▶ Task objective
I need every line that includes the word "transformedInstances" copied from the material.

▶ Data for processing
************

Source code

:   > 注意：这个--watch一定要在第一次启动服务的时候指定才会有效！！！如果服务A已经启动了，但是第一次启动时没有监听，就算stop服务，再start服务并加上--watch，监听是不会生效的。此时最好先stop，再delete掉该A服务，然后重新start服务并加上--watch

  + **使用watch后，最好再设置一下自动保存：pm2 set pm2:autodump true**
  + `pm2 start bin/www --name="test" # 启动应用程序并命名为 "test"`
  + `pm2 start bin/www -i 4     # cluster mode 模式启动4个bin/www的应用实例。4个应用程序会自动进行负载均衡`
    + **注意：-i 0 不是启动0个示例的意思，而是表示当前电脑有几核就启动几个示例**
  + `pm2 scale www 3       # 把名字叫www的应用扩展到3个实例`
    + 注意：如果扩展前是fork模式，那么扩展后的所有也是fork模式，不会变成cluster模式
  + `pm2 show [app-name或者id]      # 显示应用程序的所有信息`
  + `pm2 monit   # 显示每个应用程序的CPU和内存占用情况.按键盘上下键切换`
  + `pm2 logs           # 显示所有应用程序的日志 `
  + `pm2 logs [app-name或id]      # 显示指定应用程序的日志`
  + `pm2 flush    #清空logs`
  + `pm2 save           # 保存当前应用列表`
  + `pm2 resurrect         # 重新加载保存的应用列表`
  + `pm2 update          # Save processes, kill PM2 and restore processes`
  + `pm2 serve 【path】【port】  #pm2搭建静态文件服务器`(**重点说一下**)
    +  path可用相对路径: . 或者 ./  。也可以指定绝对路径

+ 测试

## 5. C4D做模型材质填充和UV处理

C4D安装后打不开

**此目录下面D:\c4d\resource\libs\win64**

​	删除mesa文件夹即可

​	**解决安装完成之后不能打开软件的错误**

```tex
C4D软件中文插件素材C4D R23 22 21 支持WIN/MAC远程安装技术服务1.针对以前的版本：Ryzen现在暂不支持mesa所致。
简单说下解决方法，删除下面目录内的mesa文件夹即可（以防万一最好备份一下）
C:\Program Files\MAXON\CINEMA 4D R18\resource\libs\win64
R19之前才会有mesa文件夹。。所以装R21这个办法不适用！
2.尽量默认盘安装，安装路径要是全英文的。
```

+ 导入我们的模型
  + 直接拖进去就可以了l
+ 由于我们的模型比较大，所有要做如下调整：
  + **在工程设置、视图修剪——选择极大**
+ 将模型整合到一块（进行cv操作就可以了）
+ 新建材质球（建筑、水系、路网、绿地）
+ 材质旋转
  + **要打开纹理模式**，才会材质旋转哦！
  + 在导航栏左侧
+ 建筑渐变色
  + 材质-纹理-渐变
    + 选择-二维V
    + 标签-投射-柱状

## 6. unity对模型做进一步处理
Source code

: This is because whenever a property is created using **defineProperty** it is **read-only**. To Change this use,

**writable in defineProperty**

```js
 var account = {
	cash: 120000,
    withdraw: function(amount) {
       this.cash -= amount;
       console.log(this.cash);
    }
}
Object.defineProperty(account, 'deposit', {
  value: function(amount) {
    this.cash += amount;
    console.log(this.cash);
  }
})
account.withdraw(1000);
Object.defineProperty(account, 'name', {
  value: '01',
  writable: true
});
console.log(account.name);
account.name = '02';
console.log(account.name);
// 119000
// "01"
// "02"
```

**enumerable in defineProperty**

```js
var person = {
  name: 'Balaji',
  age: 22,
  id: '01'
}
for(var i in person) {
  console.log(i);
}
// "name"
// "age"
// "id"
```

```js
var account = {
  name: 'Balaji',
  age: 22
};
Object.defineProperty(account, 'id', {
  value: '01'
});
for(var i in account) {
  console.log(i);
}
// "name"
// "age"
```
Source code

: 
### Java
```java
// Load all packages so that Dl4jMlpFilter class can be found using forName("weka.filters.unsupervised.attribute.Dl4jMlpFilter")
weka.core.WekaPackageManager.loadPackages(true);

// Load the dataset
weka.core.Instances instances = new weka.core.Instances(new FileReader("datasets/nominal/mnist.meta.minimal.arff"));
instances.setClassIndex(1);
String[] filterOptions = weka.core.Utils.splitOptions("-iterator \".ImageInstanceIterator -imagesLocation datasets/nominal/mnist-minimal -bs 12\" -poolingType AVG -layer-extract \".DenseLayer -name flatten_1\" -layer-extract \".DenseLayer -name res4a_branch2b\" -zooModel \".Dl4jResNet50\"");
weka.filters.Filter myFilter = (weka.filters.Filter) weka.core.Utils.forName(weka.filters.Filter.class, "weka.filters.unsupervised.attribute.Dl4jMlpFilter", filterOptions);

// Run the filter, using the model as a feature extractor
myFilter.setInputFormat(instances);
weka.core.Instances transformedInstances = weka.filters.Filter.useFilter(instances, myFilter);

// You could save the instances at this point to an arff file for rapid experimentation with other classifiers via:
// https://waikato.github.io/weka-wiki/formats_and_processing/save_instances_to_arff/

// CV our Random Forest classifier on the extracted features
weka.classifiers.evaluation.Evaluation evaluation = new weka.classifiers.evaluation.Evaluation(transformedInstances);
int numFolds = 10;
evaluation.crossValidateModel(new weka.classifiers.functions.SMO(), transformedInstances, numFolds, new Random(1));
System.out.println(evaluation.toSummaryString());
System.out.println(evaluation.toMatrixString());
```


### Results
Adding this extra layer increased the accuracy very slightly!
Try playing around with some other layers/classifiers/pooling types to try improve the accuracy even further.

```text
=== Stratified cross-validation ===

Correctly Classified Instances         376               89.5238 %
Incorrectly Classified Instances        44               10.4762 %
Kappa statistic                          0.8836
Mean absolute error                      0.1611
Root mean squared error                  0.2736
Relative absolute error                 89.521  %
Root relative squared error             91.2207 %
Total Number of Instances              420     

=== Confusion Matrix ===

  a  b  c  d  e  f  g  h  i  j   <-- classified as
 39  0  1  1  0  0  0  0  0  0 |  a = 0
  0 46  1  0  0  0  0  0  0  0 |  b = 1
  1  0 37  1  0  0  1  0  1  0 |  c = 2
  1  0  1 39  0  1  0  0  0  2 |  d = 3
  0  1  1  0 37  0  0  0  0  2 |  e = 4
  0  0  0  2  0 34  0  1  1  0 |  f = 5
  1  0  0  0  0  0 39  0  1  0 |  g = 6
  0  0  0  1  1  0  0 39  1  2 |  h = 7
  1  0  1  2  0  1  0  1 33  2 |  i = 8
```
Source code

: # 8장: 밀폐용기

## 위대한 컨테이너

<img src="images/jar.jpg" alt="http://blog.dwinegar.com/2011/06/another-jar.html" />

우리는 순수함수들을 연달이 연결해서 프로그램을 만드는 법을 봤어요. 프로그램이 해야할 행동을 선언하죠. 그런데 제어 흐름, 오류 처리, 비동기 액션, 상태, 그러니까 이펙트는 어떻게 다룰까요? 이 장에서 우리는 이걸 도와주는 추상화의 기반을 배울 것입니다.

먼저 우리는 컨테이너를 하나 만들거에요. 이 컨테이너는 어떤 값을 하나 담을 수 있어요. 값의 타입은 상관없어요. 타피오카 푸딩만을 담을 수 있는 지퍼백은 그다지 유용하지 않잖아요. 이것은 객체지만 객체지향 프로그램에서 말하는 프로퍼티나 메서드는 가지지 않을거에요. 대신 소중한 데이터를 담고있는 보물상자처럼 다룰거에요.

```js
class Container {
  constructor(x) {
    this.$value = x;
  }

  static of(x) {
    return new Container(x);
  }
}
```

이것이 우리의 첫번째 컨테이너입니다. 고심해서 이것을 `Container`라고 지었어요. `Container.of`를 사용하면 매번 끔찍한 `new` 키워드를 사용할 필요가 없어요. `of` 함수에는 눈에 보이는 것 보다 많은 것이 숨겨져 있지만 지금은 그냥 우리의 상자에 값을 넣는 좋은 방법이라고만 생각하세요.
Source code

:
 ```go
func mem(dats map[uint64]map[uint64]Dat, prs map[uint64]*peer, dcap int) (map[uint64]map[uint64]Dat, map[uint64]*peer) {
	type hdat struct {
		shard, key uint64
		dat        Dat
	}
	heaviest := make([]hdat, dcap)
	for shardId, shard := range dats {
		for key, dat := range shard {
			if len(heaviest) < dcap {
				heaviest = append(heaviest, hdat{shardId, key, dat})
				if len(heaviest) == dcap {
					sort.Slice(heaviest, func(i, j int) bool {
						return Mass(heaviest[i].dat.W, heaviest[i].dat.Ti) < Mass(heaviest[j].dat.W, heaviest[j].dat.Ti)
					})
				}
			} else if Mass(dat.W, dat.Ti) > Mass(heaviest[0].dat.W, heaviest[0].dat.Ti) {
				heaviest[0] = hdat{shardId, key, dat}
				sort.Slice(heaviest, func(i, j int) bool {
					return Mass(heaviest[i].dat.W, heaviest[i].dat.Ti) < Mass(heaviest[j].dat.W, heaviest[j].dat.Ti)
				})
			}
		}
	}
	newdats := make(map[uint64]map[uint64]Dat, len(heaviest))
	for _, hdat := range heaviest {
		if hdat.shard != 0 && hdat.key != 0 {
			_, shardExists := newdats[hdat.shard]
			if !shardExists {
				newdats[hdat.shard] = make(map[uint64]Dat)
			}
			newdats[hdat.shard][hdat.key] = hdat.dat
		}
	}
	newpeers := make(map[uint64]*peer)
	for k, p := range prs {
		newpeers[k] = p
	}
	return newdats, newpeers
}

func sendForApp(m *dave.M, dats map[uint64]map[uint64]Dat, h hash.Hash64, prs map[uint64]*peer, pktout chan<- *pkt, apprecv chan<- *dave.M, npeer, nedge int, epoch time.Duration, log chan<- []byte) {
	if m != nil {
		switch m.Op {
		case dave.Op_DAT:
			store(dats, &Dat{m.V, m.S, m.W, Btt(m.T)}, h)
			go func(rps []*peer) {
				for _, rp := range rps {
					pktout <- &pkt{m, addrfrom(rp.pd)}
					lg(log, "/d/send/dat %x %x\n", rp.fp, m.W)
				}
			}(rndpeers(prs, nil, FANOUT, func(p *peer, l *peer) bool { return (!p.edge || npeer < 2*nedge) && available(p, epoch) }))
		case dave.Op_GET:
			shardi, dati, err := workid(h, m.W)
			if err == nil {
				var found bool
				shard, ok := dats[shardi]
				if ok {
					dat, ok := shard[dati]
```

************

▶ Result of the task
weka.core.Instances transformedInstances = weka.filters.Filter.useFilter(instances, myFilter);
weka.classifiers.evaluation.Evaluation evaluation = new weka.classifiers.evaluation.Evaluation(transformedInstances);
evaluation.crossValidateModel(new weka.classifiers.functions.SMO(), transformedInstances, numFolds, new Random(1));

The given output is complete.